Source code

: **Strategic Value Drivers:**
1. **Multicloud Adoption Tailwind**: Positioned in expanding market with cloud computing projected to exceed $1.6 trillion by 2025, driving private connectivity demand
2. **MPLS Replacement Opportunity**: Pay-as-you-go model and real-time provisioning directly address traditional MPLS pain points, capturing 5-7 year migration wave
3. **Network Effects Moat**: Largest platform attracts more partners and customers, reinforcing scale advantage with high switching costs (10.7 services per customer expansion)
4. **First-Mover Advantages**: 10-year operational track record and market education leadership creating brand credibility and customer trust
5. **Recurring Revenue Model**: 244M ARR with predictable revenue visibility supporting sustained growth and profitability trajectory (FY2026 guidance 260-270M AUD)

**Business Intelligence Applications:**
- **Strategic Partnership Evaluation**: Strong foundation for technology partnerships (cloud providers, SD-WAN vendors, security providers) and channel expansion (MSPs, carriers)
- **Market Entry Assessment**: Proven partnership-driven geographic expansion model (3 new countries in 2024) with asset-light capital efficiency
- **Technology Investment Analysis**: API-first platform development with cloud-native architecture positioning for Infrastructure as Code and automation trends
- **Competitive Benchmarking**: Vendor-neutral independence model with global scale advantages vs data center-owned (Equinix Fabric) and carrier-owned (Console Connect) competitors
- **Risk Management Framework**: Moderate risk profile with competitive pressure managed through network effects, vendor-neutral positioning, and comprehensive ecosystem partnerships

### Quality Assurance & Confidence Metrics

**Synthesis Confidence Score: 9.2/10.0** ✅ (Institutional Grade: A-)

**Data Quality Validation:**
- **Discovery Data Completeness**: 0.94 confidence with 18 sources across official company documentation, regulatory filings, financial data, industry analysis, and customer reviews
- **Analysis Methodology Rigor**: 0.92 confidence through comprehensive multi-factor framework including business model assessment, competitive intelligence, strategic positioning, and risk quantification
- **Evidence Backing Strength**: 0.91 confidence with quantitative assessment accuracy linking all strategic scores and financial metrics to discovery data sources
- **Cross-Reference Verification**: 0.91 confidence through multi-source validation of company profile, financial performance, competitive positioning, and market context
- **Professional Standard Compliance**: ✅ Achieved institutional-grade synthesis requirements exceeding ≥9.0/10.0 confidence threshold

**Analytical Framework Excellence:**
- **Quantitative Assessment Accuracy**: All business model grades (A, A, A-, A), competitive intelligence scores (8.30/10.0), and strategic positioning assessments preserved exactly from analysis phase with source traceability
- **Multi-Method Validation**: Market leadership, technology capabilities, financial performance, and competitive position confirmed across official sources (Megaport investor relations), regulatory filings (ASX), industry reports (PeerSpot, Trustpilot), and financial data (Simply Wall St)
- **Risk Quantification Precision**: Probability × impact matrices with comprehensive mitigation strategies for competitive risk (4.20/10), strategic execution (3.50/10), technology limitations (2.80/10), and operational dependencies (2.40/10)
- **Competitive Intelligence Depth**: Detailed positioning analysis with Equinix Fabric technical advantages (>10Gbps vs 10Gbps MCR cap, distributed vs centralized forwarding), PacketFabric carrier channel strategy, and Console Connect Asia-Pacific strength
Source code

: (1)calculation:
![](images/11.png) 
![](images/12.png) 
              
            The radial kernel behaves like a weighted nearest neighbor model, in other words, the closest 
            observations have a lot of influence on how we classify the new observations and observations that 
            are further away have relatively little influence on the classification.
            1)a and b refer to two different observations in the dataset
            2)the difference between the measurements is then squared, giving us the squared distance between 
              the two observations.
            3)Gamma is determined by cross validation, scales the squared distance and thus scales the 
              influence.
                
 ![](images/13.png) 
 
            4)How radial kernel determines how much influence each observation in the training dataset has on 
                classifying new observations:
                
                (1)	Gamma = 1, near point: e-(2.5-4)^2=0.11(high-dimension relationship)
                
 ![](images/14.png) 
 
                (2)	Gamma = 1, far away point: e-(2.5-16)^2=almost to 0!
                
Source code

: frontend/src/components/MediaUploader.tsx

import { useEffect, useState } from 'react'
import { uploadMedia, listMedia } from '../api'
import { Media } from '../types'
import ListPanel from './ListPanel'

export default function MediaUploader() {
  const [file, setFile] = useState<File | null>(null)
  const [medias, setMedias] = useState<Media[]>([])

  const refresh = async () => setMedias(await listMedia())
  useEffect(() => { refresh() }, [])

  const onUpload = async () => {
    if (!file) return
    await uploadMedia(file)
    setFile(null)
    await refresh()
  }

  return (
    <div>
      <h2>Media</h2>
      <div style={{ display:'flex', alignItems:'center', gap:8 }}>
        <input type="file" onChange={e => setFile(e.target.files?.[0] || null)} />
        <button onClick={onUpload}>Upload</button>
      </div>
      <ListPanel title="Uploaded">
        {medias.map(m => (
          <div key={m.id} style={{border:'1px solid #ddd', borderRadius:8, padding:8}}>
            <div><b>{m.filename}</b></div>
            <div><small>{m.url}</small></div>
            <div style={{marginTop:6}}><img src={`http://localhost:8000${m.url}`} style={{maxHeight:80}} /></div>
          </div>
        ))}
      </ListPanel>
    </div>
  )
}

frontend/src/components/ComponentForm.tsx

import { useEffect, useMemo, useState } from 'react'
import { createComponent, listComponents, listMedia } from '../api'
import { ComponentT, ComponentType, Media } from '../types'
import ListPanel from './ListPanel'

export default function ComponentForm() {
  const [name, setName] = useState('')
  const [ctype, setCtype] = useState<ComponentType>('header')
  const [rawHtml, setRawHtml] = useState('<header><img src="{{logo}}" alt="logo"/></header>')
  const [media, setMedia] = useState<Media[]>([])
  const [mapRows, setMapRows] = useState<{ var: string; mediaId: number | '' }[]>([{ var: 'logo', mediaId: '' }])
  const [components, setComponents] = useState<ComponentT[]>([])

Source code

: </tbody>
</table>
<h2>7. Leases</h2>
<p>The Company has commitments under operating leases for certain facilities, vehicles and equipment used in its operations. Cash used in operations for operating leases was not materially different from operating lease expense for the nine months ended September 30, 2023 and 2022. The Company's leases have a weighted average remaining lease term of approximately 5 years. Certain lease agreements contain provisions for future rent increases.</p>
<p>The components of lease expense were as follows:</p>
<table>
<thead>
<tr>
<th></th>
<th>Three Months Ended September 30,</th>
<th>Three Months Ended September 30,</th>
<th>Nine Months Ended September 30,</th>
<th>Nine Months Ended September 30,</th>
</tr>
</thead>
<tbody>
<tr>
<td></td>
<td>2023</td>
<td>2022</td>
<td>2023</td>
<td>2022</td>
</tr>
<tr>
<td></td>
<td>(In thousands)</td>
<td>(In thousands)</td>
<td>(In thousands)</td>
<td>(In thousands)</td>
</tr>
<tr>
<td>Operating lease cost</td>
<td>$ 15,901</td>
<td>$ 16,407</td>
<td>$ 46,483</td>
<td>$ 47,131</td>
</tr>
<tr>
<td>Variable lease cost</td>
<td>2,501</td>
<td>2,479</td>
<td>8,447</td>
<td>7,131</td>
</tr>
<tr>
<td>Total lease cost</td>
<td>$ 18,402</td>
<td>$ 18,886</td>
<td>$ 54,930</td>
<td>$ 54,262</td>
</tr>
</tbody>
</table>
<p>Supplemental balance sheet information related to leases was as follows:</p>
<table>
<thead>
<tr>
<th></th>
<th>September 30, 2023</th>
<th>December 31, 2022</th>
========================================
Problem:
Wherever "types" turns up in the records, copy the whole line.

Finished task:
import { Media } from '../types'
import { ComponentT, ComponentType, Media } from '../types'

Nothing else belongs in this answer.